Transcribe the data that follows in full. Leave out the pictures.

**** DATA

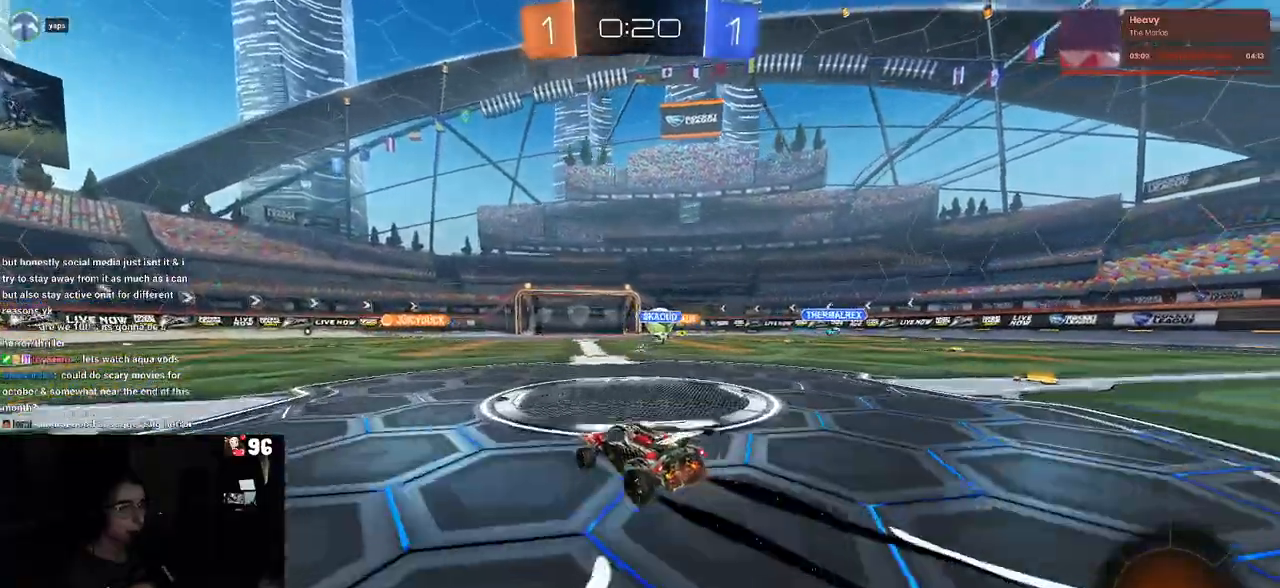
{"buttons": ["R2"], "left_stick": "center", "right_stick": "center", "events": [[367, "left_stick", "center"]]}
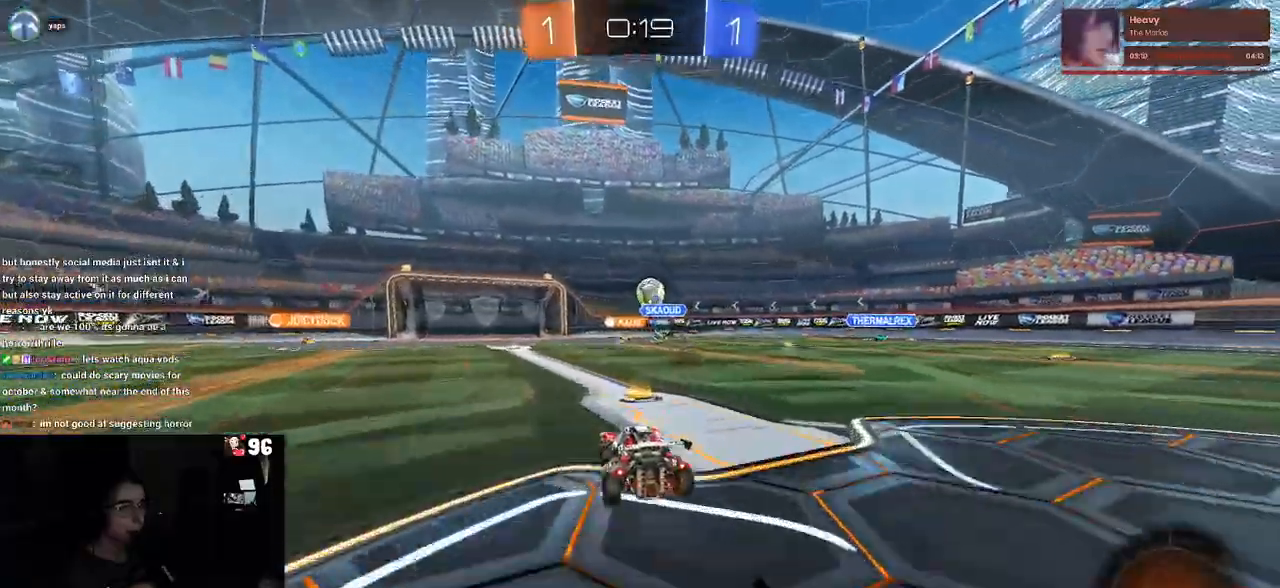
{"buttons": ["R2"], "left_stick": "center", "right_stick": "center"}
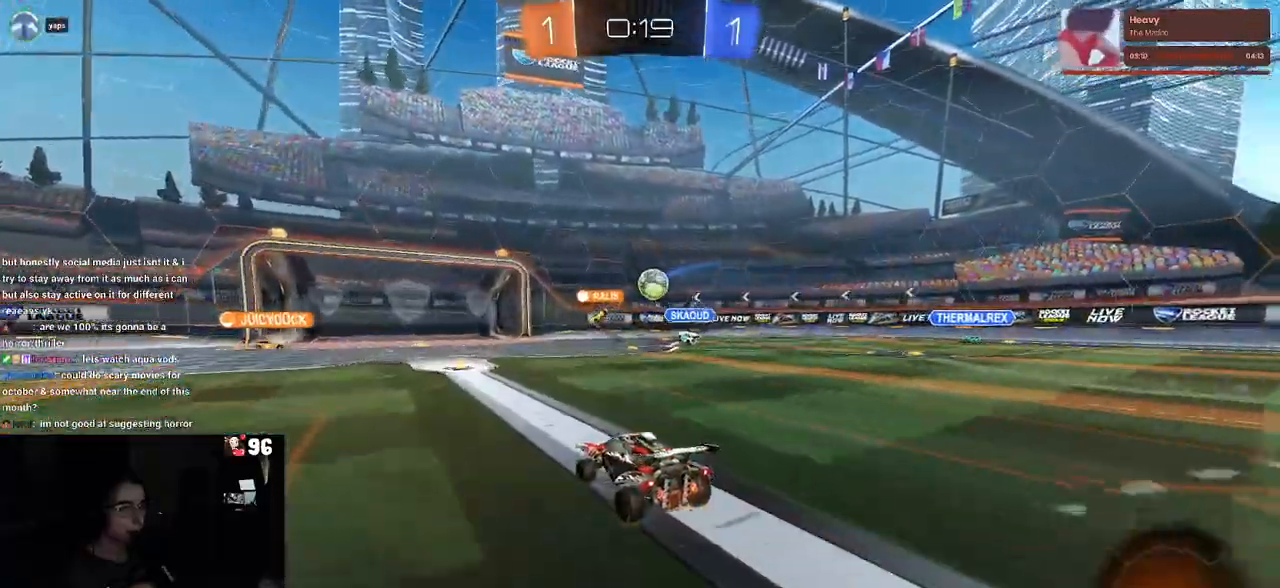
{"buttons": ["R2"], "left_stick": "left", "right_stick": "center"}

********

> RESULT FOR THIS TASK
{"buttons": ["R2"], "left_stick": "center", "right_stick": "center", "events": [[367, "left_stick", "center"]]}
{"buttons": ["R2"], "left_stick": "center", "right_stick": "center"}
{"buttons": ["R2"], "left_stick": "left", "right_stick": "center"}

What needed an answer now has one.